*** Exercise inputs ***
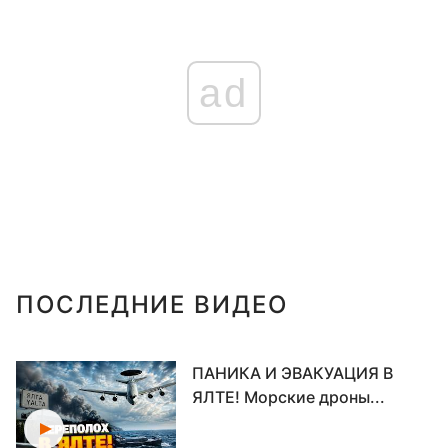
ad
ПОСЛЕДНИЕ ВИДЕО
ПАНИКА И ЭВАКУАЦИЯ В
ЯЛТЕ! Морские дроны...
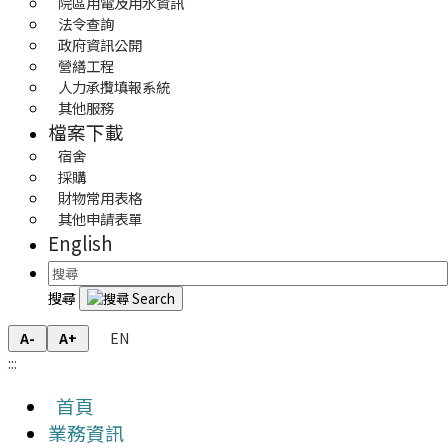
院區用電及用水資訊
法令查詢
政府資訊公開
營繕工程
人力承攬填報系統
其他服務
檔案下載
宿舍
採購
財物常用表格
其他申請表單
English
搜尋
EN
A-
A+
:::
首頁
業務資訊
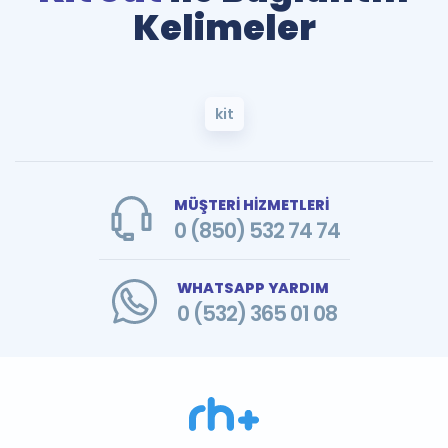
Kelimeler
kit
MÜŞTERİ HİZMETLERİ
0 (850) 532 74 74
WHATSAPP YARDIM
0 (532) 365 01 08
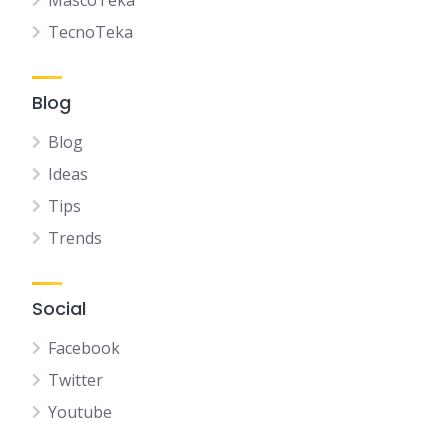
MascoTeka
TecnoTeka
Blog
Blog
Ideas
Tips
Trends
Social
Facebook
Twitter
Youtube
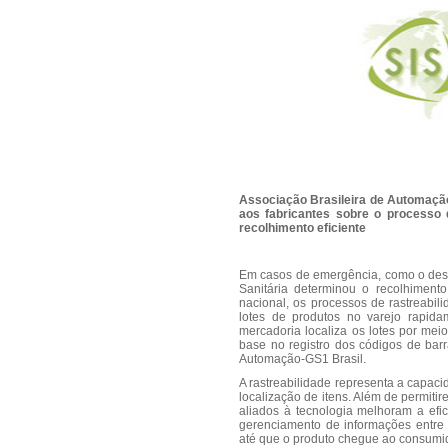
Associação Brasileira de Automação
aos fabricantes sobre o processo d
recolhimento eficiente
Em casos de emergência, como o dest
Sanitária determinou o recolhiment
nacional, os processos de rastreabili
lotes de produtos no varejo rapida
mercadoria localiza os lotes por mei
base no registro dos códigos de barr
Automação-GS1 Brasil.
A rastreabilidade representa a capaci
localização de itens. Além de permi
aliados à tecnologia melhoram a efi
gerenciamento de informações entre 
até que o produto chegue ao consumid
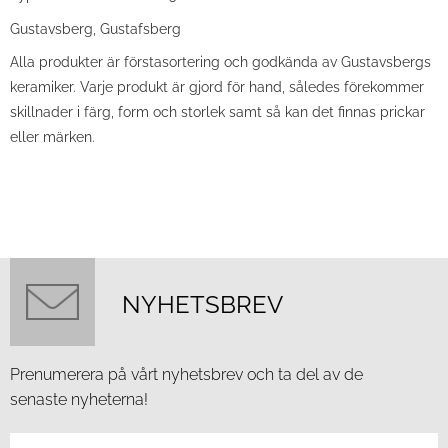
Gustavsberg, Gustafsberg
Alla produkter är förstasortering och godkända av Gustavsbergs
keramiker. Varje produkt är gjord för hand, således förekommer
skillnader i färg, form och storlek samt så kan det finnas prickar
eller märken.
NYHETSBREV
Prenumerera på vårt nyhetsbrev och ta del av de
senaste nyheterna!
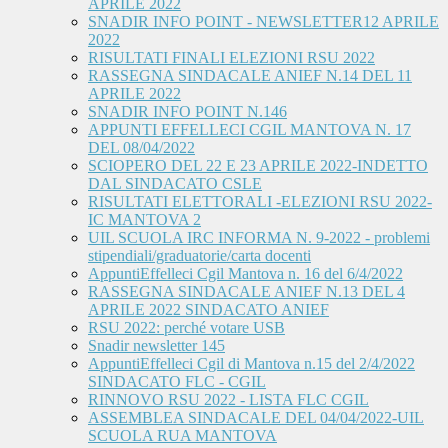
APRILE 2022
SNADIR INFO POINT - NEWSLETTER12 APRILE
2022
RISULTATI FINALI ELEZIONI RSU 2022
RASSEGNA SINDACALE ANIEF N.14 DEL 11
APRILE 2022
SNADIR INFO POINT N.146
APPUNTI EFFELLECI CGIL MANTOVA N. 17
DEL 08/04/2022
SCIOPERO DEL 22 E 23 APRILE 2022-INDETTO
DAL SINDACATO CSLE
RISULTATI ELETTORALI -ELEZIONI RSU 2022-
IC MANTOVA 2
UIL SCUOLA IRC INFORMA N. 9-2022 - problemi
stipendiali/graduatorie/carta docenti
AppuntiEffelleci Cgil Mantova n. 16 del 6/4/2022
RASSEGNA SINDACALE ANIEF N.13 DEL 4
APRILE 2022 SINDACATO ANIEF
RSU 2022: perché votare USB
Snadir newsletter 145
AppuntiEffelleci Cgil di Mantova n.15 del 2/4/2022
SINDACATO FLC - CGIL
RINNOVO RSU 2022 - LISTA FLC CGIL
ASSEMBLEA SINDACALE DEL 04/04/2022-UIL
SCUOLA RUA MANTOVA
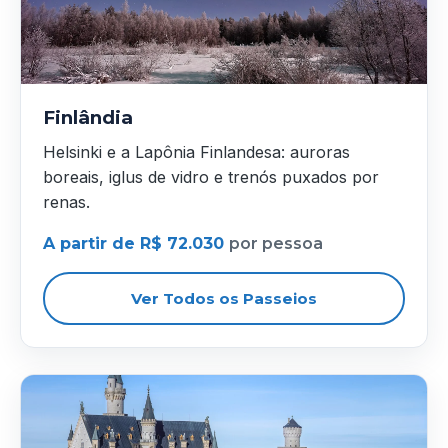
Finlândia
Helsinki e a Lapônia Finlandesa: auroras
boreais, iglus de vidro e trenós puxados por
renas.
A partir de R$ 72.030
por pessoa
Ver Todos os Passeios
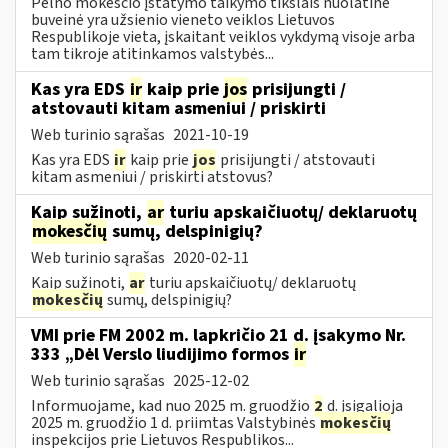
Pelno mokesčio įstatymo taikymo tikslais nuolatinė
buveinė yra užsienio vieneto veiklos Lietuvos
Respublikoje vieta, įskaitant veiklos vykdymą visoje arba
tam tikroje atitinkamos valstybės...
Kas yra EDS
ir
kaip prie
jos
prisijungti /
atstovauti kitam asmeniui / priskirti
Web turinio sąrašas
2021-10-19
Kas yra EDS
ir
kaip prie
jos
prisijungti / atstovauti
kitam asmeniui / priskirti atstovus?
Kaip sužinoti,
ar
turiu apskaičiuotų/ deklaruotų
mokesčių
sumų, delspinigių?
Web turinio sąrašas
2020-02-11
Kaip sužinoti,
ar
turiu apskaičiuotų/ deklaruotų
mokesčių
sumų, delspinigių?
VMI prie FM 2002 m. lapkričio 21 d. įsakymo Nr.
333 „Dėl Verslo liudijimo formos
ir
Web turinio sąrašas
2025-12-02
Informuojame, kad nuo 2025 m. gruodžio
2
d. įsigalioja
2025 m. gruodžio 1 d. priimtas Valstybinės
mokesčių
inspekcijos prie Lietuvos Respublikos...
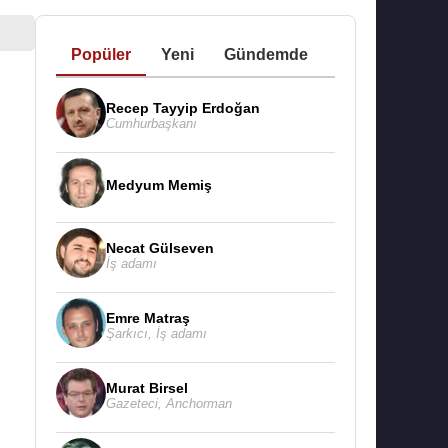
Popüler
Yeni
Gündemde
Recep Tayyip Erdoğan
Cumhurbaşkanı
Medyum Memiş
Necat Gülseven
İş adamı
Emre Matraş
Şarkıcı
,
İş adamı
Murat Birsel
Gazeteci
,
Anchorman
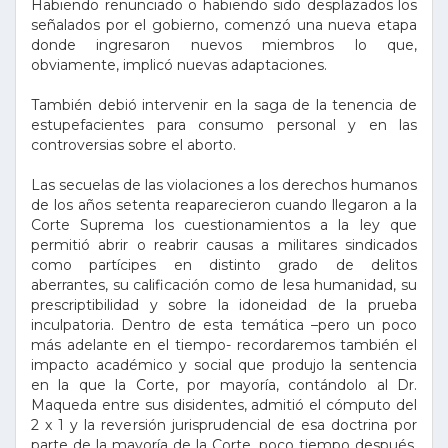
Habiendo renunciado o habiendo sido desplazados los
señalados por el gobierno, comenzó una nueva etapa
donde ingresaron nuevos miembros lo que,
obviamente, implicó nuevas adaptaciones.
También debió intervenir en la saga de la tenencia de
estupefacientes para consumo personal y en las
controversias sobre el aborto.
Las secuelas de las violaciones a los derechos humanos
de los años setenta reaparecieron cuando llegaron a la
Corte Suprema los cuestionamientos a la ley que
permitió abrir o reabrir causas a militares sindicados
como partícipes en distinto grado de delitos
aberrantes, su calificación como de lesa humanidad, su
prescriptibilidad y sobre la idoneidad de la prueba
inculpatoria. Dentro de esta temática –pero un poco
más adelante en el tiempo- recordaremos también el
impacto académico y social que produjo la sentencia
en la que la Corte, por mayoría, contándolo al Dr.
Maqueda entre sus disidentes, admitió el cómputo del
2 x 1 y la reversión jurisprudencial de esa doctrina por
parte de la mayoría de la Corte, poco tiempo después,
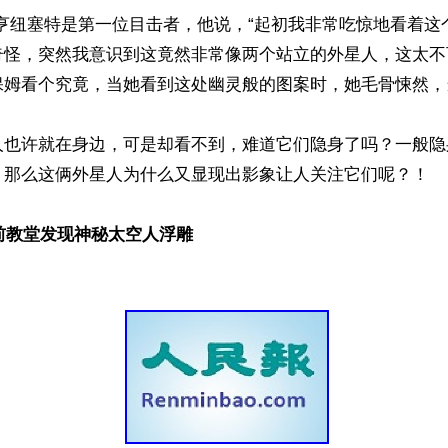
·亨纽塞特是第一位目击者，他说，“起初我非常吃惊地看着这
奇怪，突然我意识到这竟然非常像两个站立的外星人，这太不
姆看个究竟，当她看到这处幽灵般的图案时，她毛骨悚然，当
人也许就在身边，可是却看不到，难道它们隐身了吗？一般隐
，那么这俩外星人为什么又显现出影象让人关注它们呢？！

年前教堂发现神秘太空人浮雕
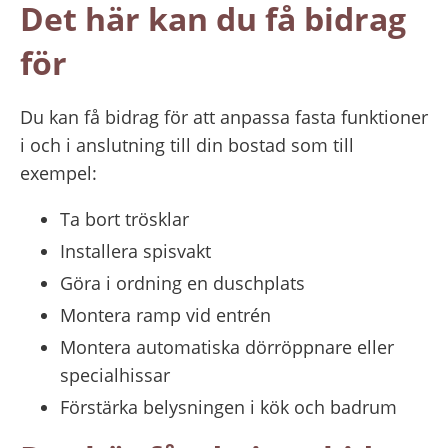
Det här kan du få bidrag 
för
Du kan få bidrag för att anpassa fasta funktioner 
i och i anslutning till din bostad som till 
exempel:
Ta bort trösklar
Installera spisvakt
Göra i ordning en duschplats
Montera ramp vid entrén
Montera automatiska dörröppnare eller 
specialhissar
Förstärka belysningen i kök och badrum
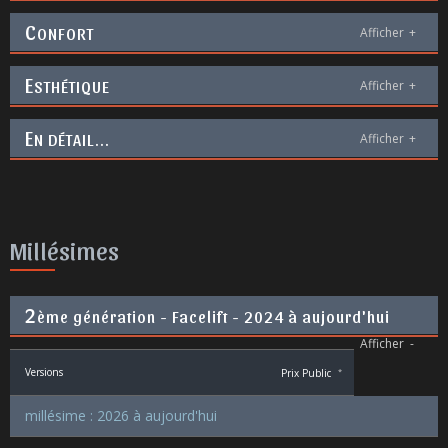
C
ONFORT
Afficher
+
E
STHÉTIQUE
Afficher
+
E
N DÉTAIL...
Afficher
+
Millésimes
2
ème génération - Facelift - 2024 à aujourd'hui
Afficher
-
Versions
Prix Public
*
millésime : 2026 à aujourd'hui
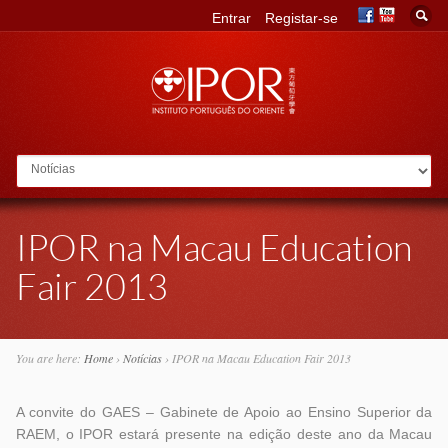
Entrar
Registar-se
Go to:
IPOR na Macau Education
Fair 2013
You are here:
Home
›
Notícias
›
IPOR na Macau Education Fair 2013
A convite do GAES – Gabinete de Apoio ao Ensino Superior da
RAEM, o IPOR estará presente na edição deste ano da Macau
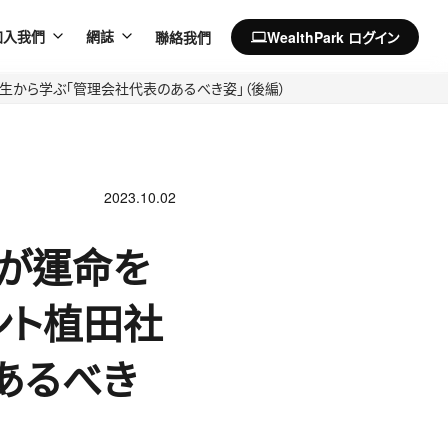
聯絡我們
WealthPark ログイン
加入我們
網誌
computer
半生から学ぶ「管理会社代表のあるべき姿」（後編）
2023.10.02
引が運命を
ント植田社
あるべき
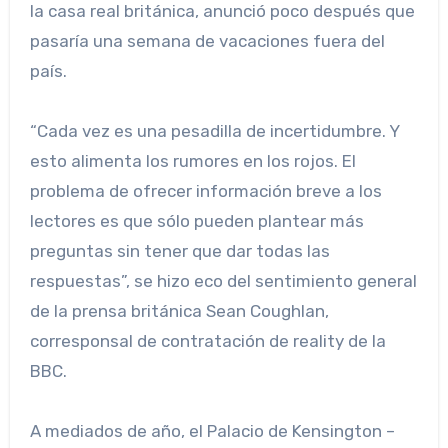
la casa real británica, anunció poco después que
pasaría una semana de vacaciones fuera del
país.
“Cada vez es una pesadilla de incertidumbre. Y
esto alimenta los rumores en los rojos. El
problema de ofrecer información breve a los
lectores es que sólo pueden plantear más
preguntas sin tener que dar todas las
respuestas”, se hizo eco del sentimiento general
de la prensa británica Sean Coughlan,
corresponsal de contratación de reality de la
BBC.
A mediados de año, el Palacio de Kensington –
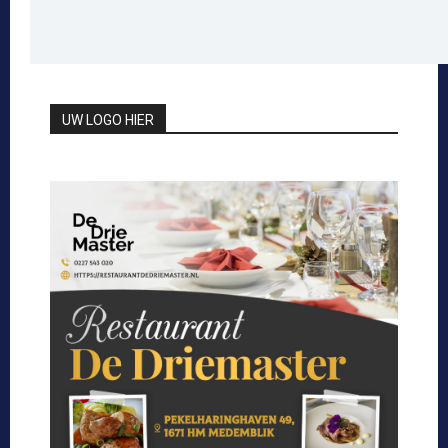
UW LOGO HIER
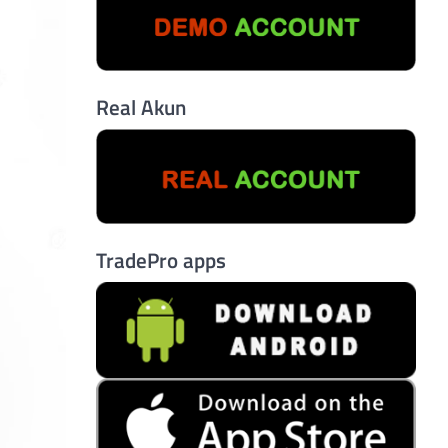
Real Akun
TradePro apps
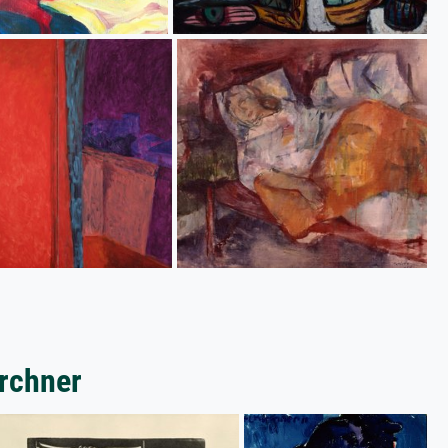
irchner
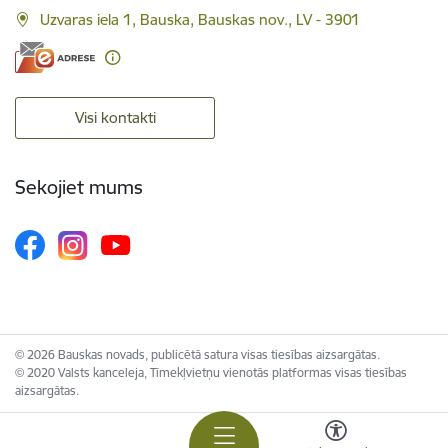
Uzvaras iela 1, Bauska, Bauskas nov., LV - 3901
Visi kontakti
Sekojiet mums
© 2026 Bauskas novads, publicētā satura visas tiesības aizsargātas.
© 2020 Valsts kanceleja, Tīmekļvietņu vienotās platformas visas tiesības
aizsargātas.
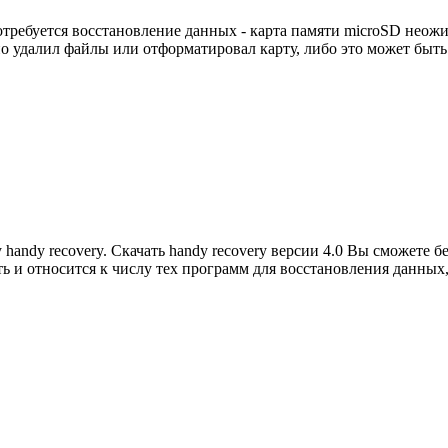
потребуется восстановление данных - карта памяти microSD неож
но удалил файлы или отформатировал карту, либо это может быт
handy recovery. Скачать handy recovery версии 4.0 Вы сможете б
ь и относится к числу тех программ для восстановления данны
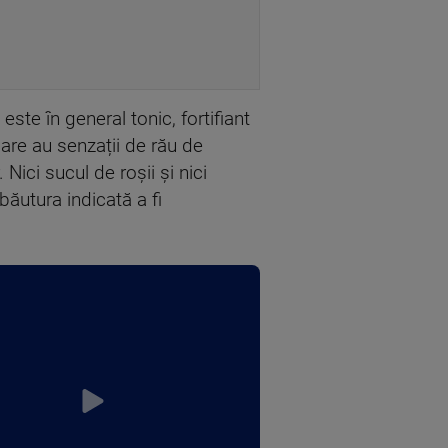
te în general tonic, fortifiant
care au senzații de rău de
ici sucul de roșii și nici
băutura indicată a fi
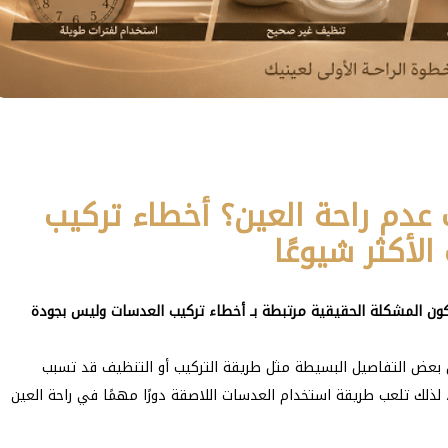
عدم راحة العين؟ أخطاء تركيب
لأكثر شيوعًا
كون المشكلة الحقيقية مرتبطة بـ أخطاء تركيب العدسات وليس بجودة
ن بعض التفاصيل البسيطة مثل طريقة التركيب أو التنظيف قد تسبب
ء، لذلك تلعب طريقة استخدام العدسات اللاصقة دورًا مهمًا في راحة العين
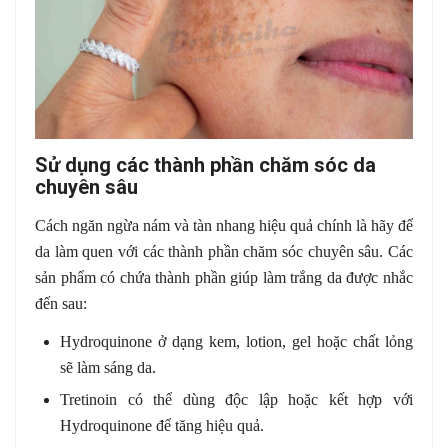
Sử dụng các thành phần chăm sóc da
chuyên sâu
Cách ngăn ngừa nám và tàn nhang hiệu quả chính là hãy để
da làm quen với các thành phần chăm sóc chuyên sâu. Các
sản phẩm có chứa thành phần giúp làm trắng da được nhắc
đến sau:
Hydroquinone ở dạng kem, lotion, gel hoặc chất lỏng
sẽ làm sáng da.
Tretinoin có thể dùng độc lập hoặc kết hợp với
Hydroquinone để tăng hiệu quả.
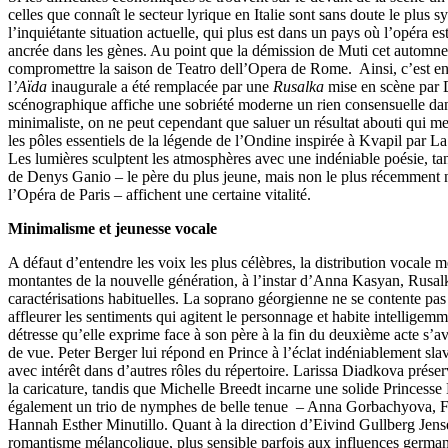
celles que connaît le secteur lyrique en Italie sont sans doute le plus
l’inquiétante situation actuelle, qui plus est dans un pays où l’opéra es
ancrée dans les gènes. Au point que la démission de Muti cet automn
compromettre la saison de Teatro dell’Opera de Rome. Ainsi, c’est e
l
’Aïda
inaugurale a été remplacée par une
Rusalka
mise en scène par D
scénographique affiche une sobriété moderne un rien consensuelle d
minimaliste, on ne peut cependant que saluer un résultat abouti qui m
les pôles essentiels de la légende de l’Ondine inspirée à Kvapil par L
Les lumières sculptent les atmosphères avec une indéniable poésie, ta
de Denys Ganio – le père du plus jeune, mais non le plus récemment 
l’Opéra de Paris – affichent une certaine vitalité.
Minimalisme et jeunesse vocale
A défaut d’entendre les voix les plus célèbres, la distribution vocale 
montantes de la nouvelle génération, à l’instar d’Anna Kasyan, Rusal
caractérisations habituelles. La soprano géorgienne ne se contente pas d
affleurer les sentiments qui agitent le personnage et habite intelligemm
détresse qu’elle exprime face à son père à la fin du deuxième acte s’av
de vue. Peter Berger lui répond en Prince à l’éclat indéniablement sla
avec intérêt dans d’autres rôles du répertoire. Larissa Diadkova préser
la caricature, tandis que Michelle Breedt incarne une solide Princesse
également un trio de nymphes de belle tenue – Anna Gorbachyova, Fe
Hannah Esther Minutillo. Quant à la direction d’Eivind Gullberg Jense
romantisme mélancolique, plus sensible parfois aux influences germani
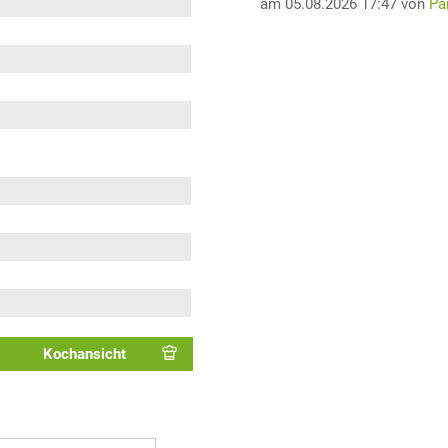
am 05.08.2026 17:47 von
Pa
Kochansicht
*** End of Exercise inputs ***
• What you should do
Please tally the lines in the rows above that contain the string "plus" and give only that number.

• Solution below
5